Wednesday, May 19, 2004

Switch Bushes

There is a certain wild (not neccessarily native, but certainly not cultivated deliberately) shrub that my parents only taught me to call a "switch bush". Because it was the most common source of "switches" used to whip wayward children in bygone days.

What is the "real" name of this plant? It is rampant around here. If left untended, it tends to bend over almost to the ground, making sort of an arch. I've seen them get 6 or 8 feet tall, but most are smaller. It is woody, with long bendy branches up to a couple of inches thick, but usually much less than one inch thick. (the switches!) Small green leaves. No thorns of any kind.

It has a large number of tiny white flowers that positively fill the air with their smell at this time of year. It can be overpowering at times. On a hot day the smell combined with the heat can almost make you faint.

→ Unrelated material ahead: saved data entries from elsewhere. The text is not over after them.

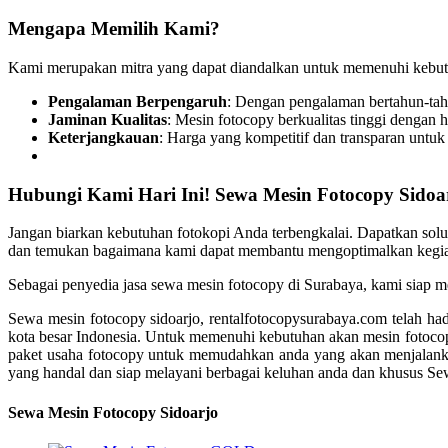
Mengapa Memilih Kami?
Kami merupakan mitra yang dapat diandalkan untuk memenuhi kebutu
Pengalaman Berpengaruh
: Dengan pengalaman bertahun-tah
Jaminan Kualitas
: Mesin fotocopy berkualitas tinggi dengan 
Keterjangkauan
: Harga yang kompetitif dan transparan untuk 
Hubungi Kami Hari Ini! Sewa Mesin Fotocopy Sidoa
Jangan biarkan kebutuhan fotokopi Anda terbengkalai. Dapatkan solus
dan temukan bagaimana kami dapat membantu mengoptimalkan kegiata
Sebagai penyedia jasa sewa mesin fotocopy di Surabaya, kami siap
Sewa mesin fotocopy sidoarjo, rentalfotocopysurabaya.com telah had
kota besar Indonesia. Untuk memenuhi kebutuhan akan mesin fotocop
paket usaha fotocopy untuk memudahkan anda yang akan menjalankan
yang handal dan siap melayani berbagai keluhan anda dan khusus S
Sewa Mesin Fotocopy Sidoarjo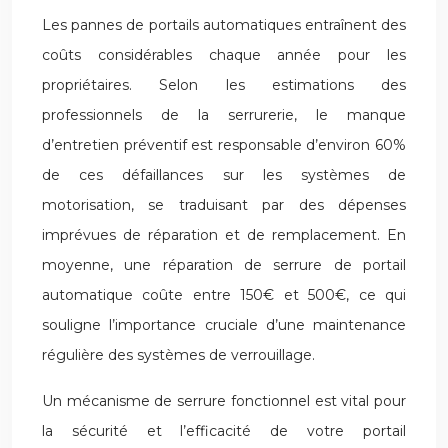
Les pannes de portails automatiques entraînent des
coûts considérables chaque année pour les
propriétaires. Selon les estimations des
professionnels de la serrurerie, le manque
d’entretien préventif est responsable d’environ 60%
de ces défaillances sur les systèmes de
motorisation, se traduisant par des dépenses
imprévues de réparation et de remplacement. En
moyenne, une réparation de serrure de portail
automatique coûte entre 150€ et 500€, ce qui
souligne l’importance cruciale d’une maintenance
régulière des systèmes de verrouillage.
Un mécanisme de serrure fonctionnel est vital pour
la sécurité et l’efficacité de votre portail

I imagine that back in even more bygone days, the ladies would get the vapors and swoon from being around these things.

Not sure about fruit, as I only tend to notice the plants while they are flowering. Only this spring did I get interested enough in them to pay attention to what they looked like.

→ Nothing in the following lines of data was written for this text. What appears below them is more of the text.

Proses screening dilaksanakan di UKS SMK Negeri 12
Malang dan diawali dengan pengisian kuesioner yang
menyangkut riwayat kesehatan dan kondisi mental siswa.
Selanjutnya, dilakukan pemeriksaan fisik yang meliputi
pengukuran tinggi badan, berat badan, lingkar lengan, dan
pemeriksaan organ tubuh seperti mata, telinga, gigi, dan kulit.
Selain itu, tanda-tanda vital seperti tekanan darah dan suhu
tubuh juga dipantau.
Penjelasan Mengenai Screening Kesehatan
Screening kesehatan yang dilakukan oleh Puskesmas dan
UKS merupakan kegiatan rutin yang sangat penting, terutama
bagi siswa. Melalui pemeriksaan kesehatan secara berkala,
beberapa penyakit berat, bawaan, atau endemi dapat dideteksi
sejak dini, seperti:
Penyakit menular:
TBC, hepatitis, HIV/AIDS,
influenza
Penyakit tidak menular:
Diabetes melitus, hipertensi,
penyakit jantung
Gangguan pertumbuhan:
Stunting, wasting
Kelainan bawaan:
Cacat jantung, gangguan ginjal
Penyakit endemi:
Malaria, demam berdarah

One of my favorite pleasures is driving around Atlanta with the windows rolled down during as many seasons and types of weather as I can possibly stand. From early spring through summer, there is a clear progression of floral smells: first wisteria, then honeysuckle, then switch bush. They are almost always noticeable over the car exhaust and other freeway smells on the Northeast Expressway I-85. In fact I don't associate *my* Northeast Expressway with smoke and smog and burnt rubber at all -- I associate it with the smell of wisteria, honeysuckle, and switch bushes. I want to write a poem about it but it's been so long since I wrote poetry that I'm not sure how to start. Blogging is poetry now, I guess.